Is it possible to solve $k = \frac{x}{\ln(x)}$ for $x$?

Question

Is it possible to solve $k = \frac{x}{\ln(x)}$ for $x$? My suspicion after a fruitless hour of manipulation is that it is not.

Answer 1

It can be solved with the Lambert W function.

First let $y=\frac1x$. Then let $z=\ln(y)$, and use the Lambert W function. Then substitute back.

\begin{align*} k &= \frac{x}{\ln x} \\ k &= \frac{\frac1y}{\ln \frac1y} \\ k &= \frac{1}{y\ln \frac1y} \\ k &= -\frac{1}{y\ln y} \\ -\tfrac{1}k &= y\ln y \\ -\tfrac{1}k &= e^zz \\ W\left(-\tfrac{1}k\right) &= z \\ W\left(-\tfrac{1}k\right) &= \ln(y) \\ e^{W\left(-\tfrac{1}k\right)} &= y \\ e^{W\left(-\tfrac{1}k\right)} &= \tfrac1x \\ e^{-W\left(-\tfrac{1}k\right)} &= x \end{align*}

Hence $x= e^{-W\left(-\tfrac{1}k\right)} $.

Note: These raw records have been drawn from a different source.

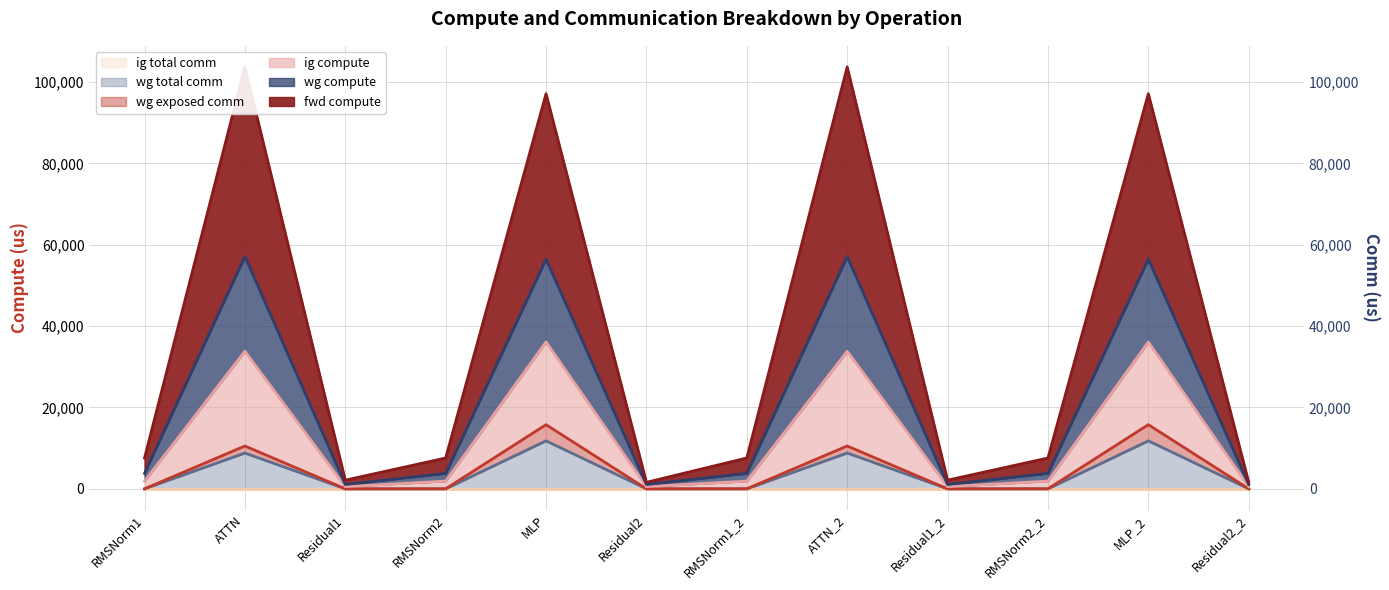

How many data points in wg total comm are above 0?

4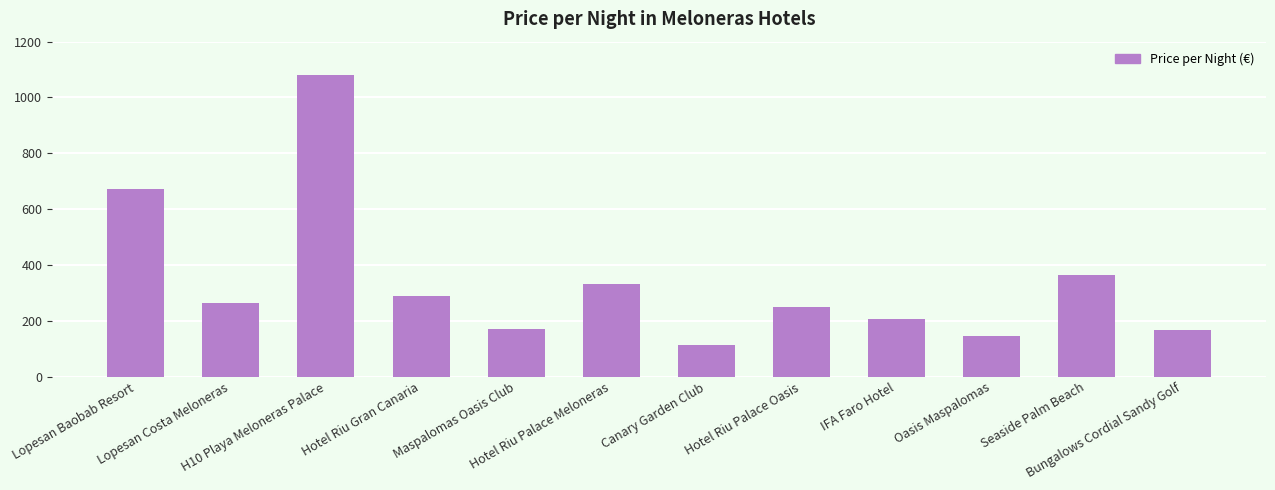

What is the value of the 10th bar from the left?

144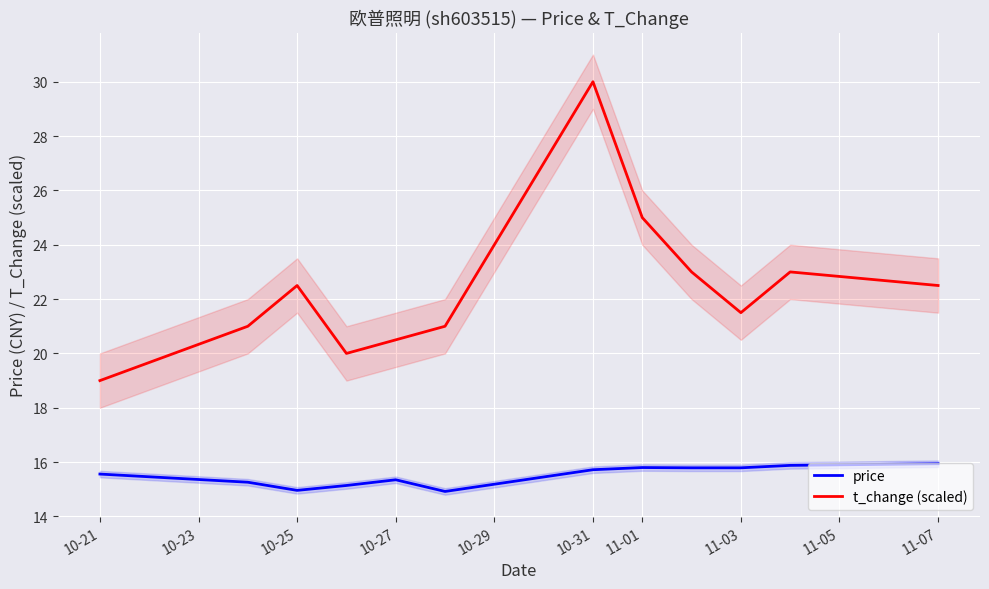

What is the difference between the t_change (scaled) values at 10-21 and 10-27?

1.5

Note that the Lambert W function is only defined for $x\geq-\tfrac{1}e$. Therefore we need $k>e$ or $k<0$. Otherwise there is no solution.

When $k>e$, we need to consider both branches of W. Then $x= e^{-W_0\left(-\tfrac{1}k\right)} \vee e^{-W_{-1}\left(-\tfrac{1}k\right)}$.

Note that we need the Lambert W function. If $e^{-W\left(-\tfrac{1}k\right)}$ could be written with just elementary functions, then $W(x)$ can be written using just elementary functions. But it has been proven that it can't.

Answer 2

Consider the function $f(x)=x-k\ln x$, defined for $x>0$. We have $$ \lim_{x\to\infty}f(x)=\infty $$ and $$ \lim_{x\to0}f(x)= \begin{cases} \infty & \text{if $k>0$}\\[4px] -\infty & \text{if $k<0$} \end{cases} $$

We already see that a solution for $f(x)=0$ (which is the same as your equation) exists when $k<0$, but this is not sufficient.

Consider the derivative $$ f'(x)=1-\frac{k}{x}=\frac{x-k}{x} $$

Case $k<0$

If $k<0$, the derivative is positive everywhere, so the function is increasing and we get a single solution.

Case $k=0$

There is no solution, because this would imply $x=0$, but the equation makes no sense for $x\le0$.

Case $k>0$

So let $k>0$. We see that the function has a minimum at $k$, with $$ f(k)=k(1-\ln k) $$ The number of solutions then depends on whether $1-\ln k$ is positive (no solution), zero (one solution) or negative (two solutions). Clearly, $1-\ln k>0$ if and only if $0<k<e$.

Summary

• no solution if $0<k<e$;

• one solution if $k=e$ or $k<0$

• two solutions if $k>e$.

With numerical methods you can approximate the solutions to the required accuracy.